--- Stated exercise 1 ---
Reproduce the entries, starting at the line containing "family: Noctuidae" and ending with the last line of the entries, both included. Omit the pictures.

# Module problems after kernel compilation

## Nephlim_rx7

Once I recompile my kernel,

cd /usr/src/linux

make menuconfig

make dep && make clean bzImage modules modules_install

mv /boot/bzImage /boot/bzImage.orig

cp /usr/src/linux/arch/i386/boot/bzImage /boot

( The Errors 

Failed to calculate module dependencies.....

failed to load post-install........(audigy driver)

vmware is installed, but not configured properly

appear during boot. )

Sound , module dependency calculation and vmware were running perfectly previous to compiling the kernel.

running emerge errors out with the inablity to locate the kernel version and asks if /usr/src/linux is installed.

what did I do wrong?  I was initially trying to add DMA support, which I did, but also noticed that my scsi emulation options and sound options were different since the first time I compiled my gentoo kernel.  So I added all those options again...was there a command I was missing during or before compilation?

Thanks for any hep provided.

----------

## magoo

you have to remake your sound,vmware etc for the new kernel. emerge them again and all should be ok.

----------

## Nephlim_rx7

Hey thanks magoo.

I had compiled the kernel without devfs support.

Once I added devfs, recompiled, emerge was working again.

I emerged the audigy driver and Vmware, ran the vmware-config.pl and reboot my system

Everything loaded properly.  Currently listening to The Cramps and vmware is installing a copy of Office.

Life is good.

Thank again.

N.

----------

Dataset excerpt:
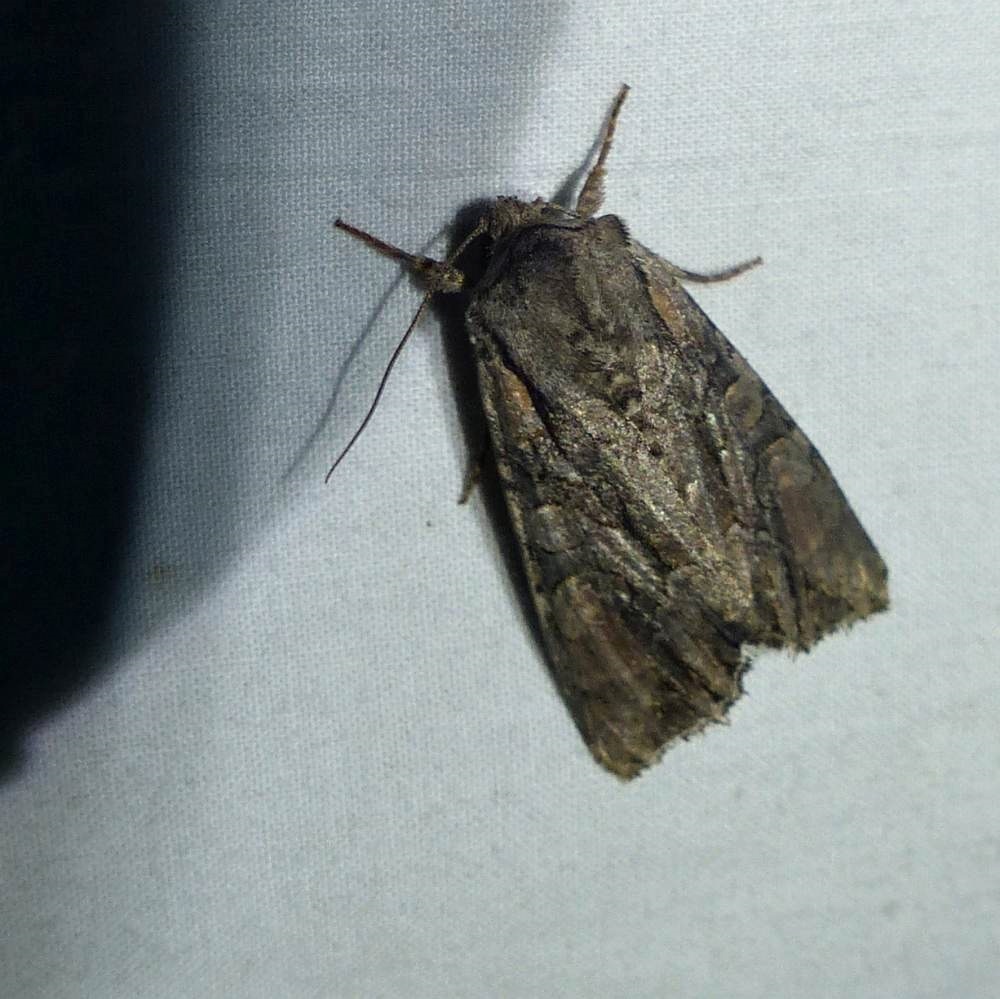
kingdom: Animalia
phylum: Arthropoda
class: Insecta
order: Lepidoptera
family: Noctuidae
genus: Lacanobia
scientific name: Lacanobia subjuncta
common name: Speckled cutworm moth
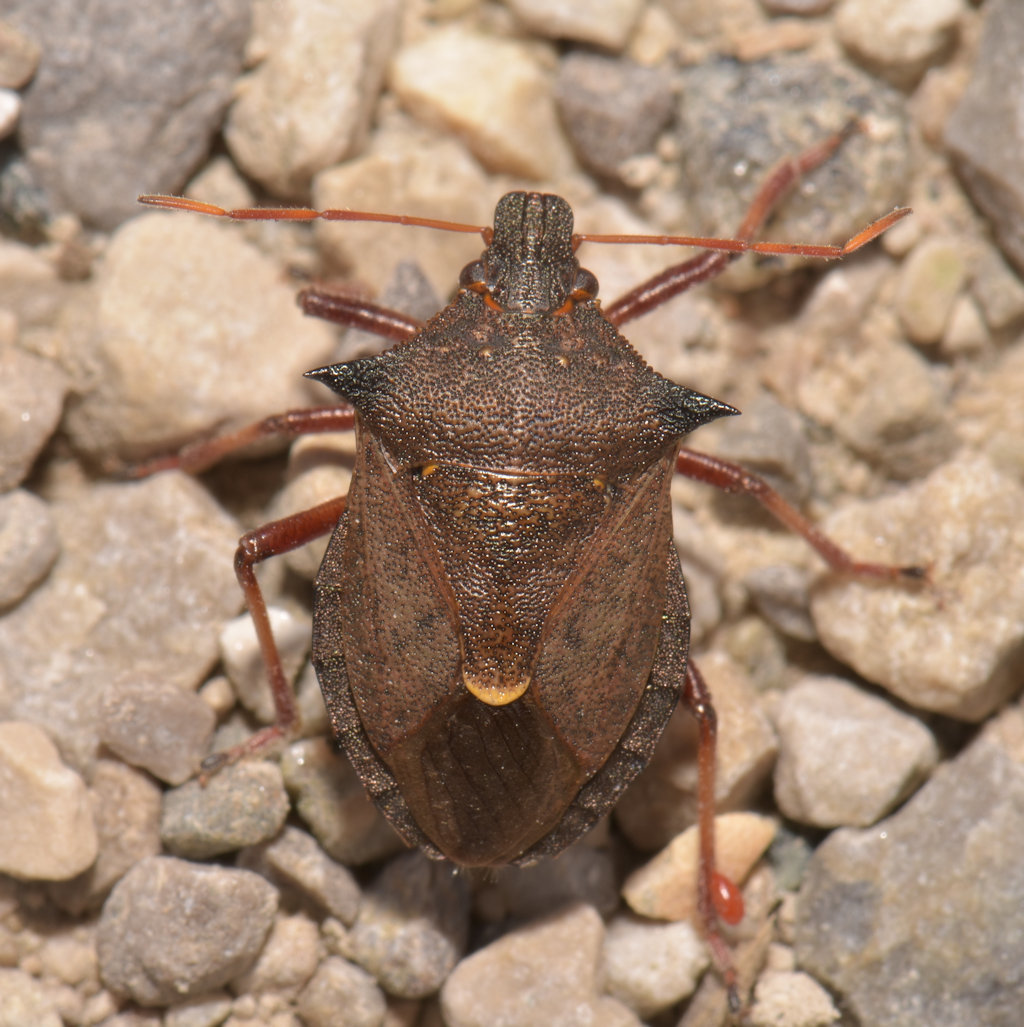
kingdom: Animalia
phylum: Arthropoda
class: Insecta
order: Hemiptera
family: Pentatomidae
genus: Picromerus
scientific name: Picromerus bidens
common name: Spiked shieldbug
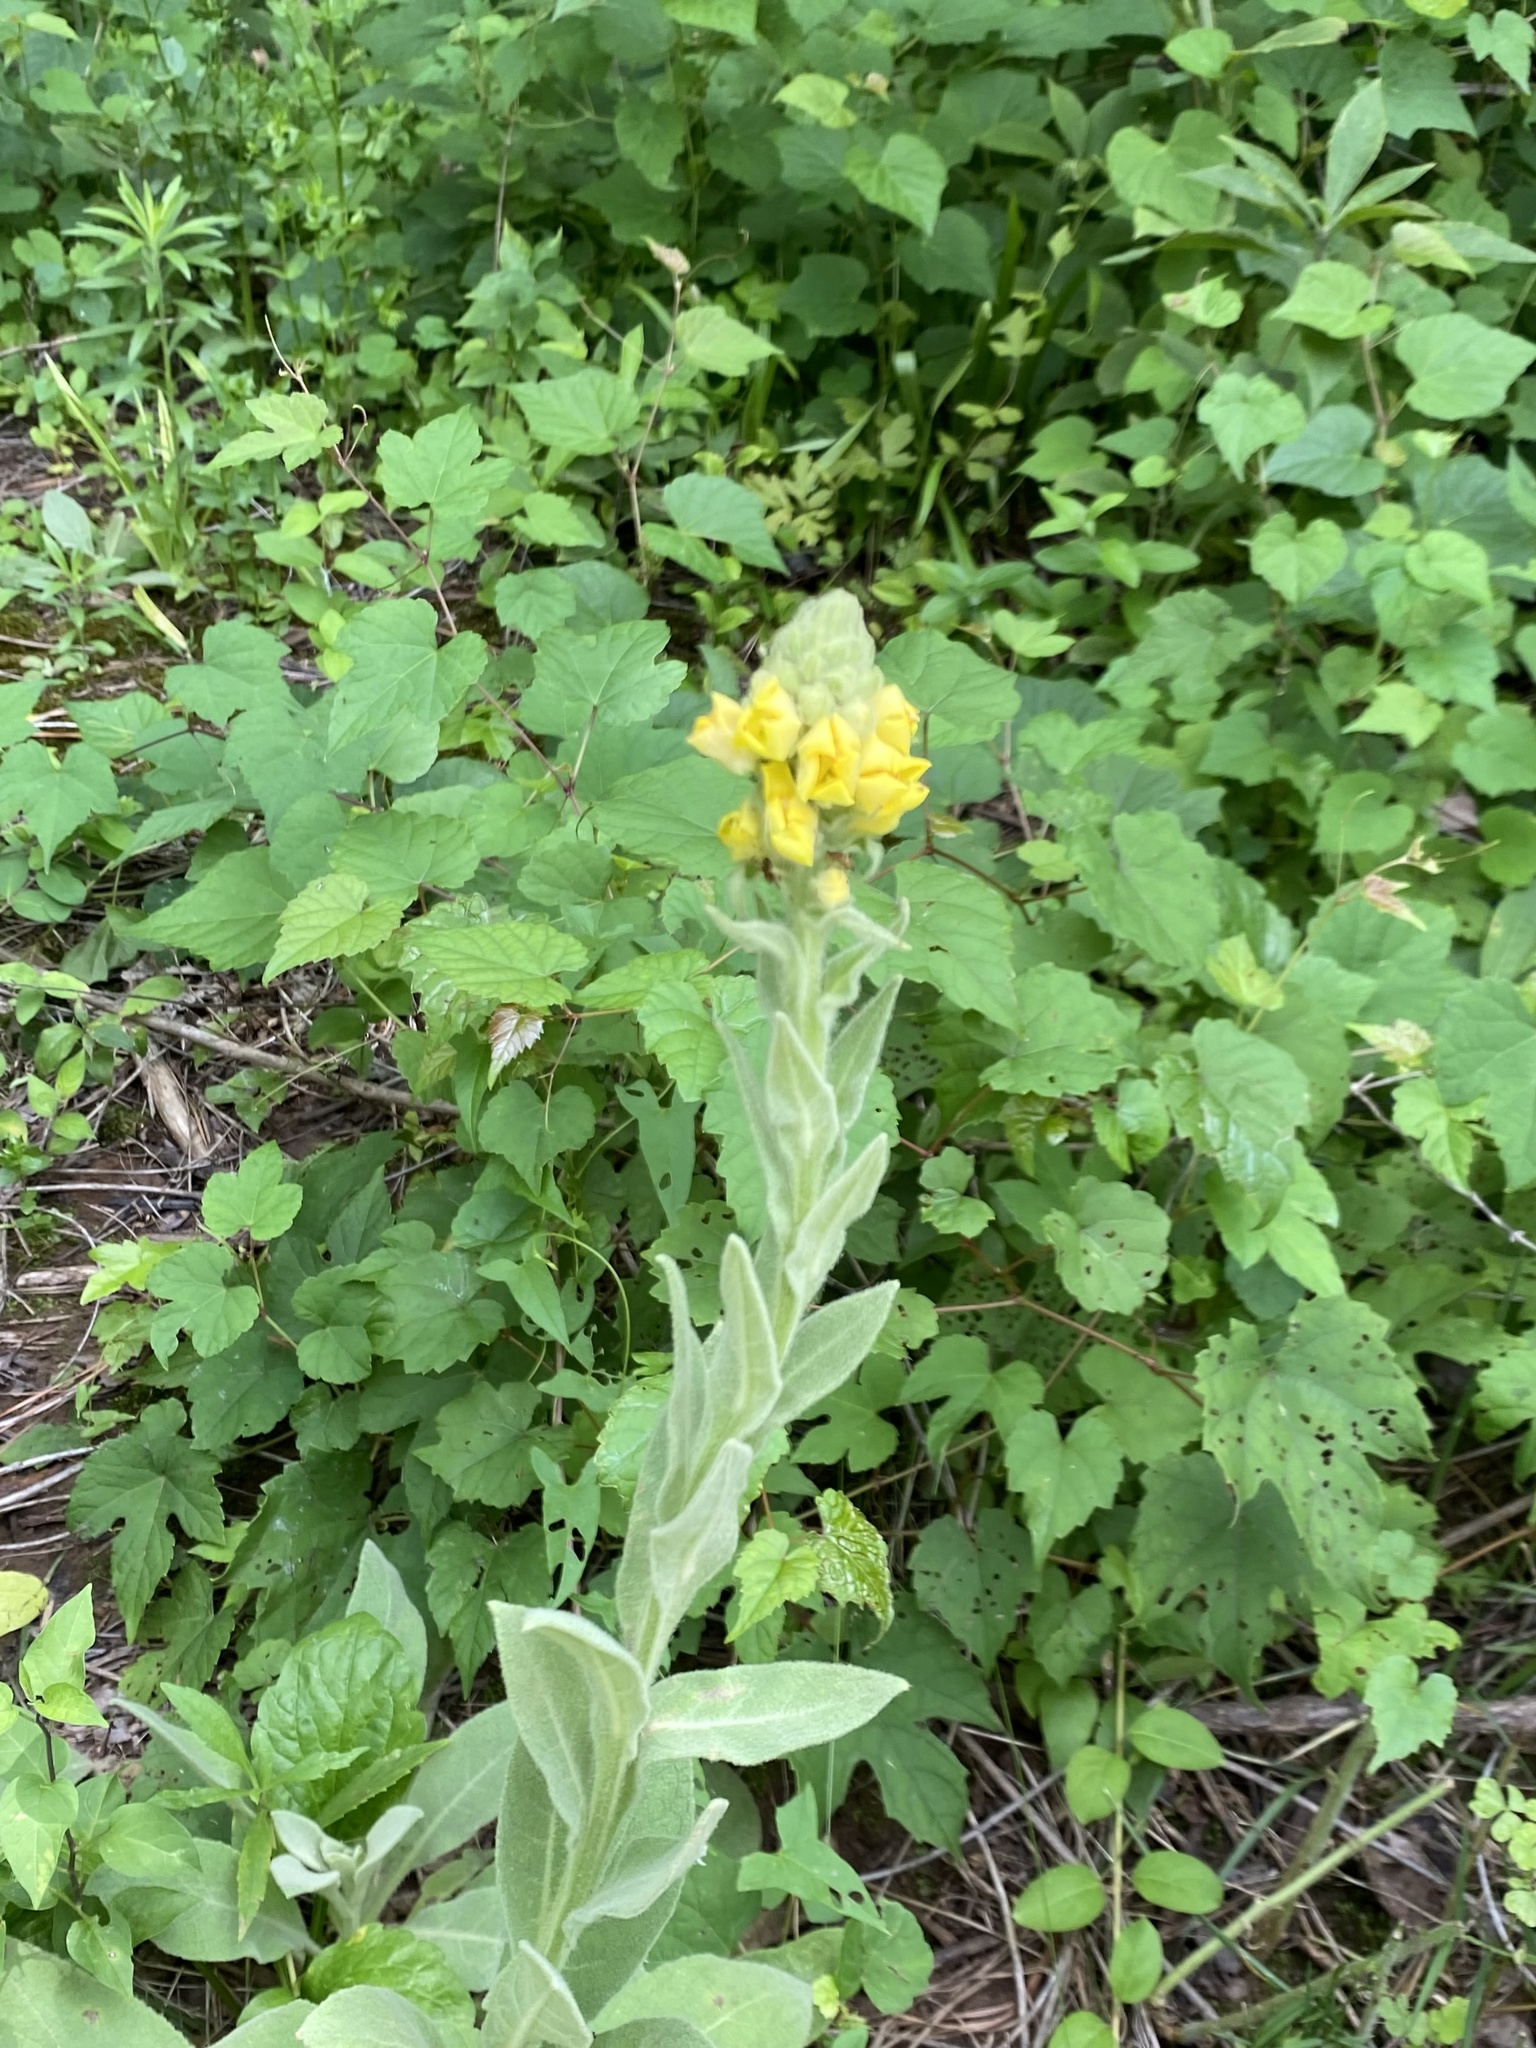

--- Stated exercise 2 ---
Answer from the forum thread on kernel compilation:
(a) What support was the poster first trying to add when recompiling the kernel?
(b) What support had the kernel been compiled without?
(c) Which script was run after the audigy driver and Vmware were emerged?

--- Full solution 1 ---
family: Noctuidae
genus: Lacanobia
scientific name: Lacanobia subjuncta
common name: Speckled cutworm moth
kingdom: Animalia
phylum: Arthropoda
class: Insecta
order: Hemiptera
family: Pentatomidae
genus: Picromerus
scientific name: Picromerus bidens
common name: Spiked shieldbug

--- Full solution 2 ---
(a) DMA support
(b) devfs support
(c) vmware-config.pl